One of the highest costs in any health care system is administration, without any link between higher admin expenditure and better quality care. Certain systems, such as the US health care system, involve multiple private insurers which can drastically increase costs. A decentralised network of mostly private hospital owners also results in increased costs when moving and communicating between different services. A lack of overall data also reduces the ability to optimise and reform health care, as overseers can’t easily analyse issues within processes.
Martyn Goodhand, Managing Director at Vantage Technologies, comments on the findings of this research: “Data and administrative systems are the key to optimisation. Many health care systems that we analyse have a variety of software collecting data for different departments. These systems aren’t compatible and can’t communicate. So admin costs are then increased when the process could be automated by using the same system.
“Putting all of your data on the same system, in one place, can have many benefits. When you have an overall view of data and results, you can pinpoint areas of inefficiency and see the reasons why that might be the case. This can inform macro health care policy to increase efficiency.

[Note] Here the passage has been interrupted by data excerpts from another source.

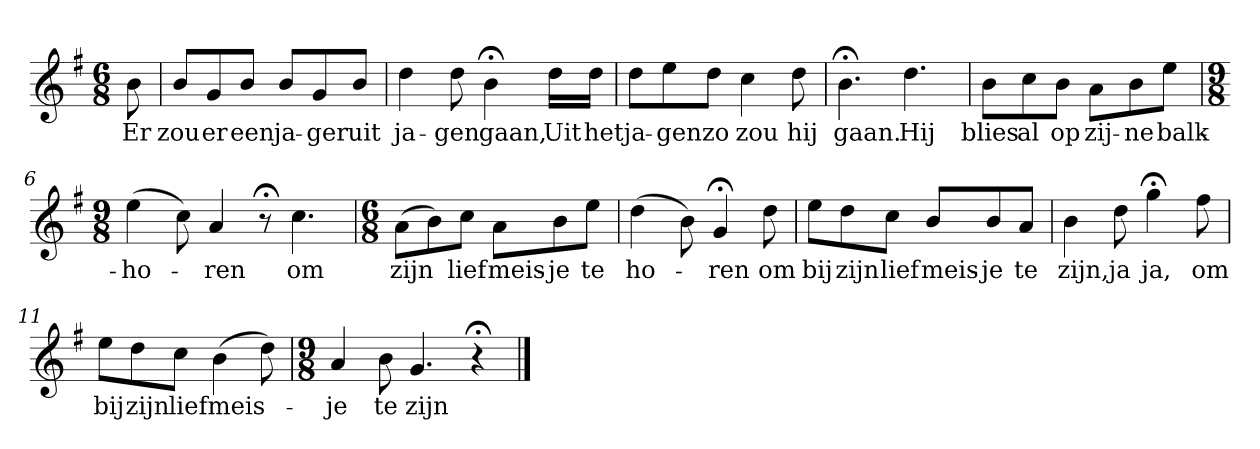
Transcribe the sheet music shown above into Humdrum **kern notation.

**kern	**text
*part1	*part1
*staff1	*staff1
*k[f#]	*
*G:	*
*M6/8	*
*MM120	*
=	=
8b	Er
=1	=1
8bL	zou
8g	er
8bJ	een
8bL	ja-
8g	-ger
8bJ	uit
=2	=2
4dd	ja-
8dd	-gen
4b;<	gaan,
16ddLL	Uit
16ddJJ	het
=3	=3
8ddL	ja-
8ee	-gen
8ddJ	zo
4cc	zou
8dd	hij
=4	=4
4.b;<	gaan.
4.dd	Hij
=5	=5
8bL	blies
8cc	al
8bJ	op
8aL	zij-
8b	-ne
8eeJ	balk-
=6	=6
*M9/8	*
(4ee	-ho-
8cc)	.
4a	-ren
8r;<	.
4.cc	om
=7	=7
*M6/8	*
(8aL	zijn
8b)	.
8ccJ	lief
8aL	meis-
8b	-je
8eeJ	te
=8	=8
(4dd	ho-
8b)	.
4g;<	-ren
8dd	om
=9	=9
8eeL	bij
8dd	zijn
8ccJ	lief
8bL	meis-
8b	-je
8aJ	te
=10	=10
4b	zijn,
8dd	ja
4gg;<	ja,
8ff#	om
=11	=11
8eeL	bij
8dd	zijn
8ccJ	lief
(4b	meis-
8dd)	.
=12	=12
*M9/8	*
4a	-je
8b	te
4.g	zijn
4r;<	.
==	==
*-	*-
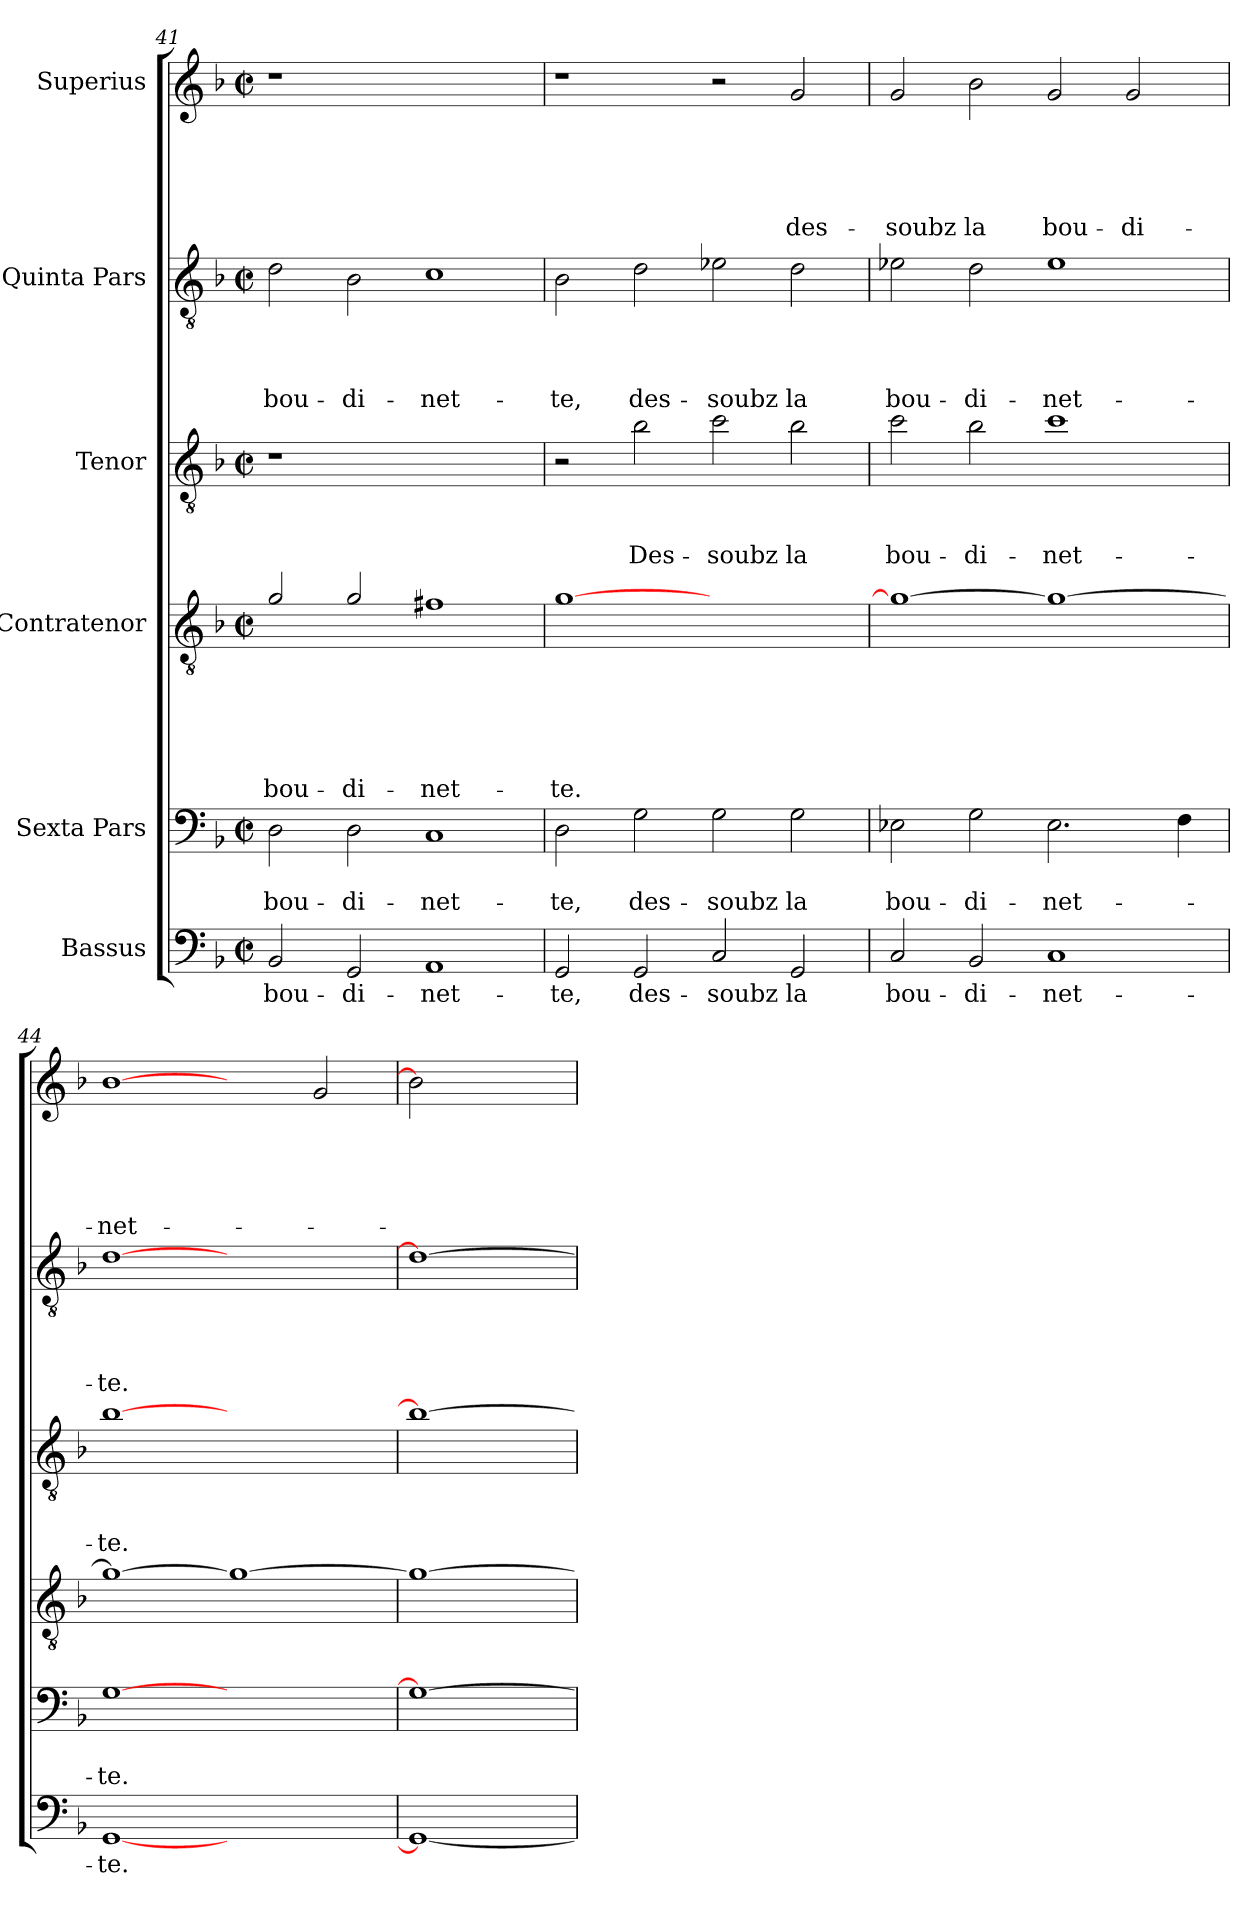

“An immediate effect is a huge reduction in costs" he added. "In the USA, the standardisation of administrative processes could save up to $29,000 per physician annually.
“Even if you have a multi-system, multi-company health care structure, this can be integrated using a single software, for cross-boundary information gathering and sharing, with far less administration. We recommend that health care providers study their software systems and find a modular system that can provide the entire service on one platform.”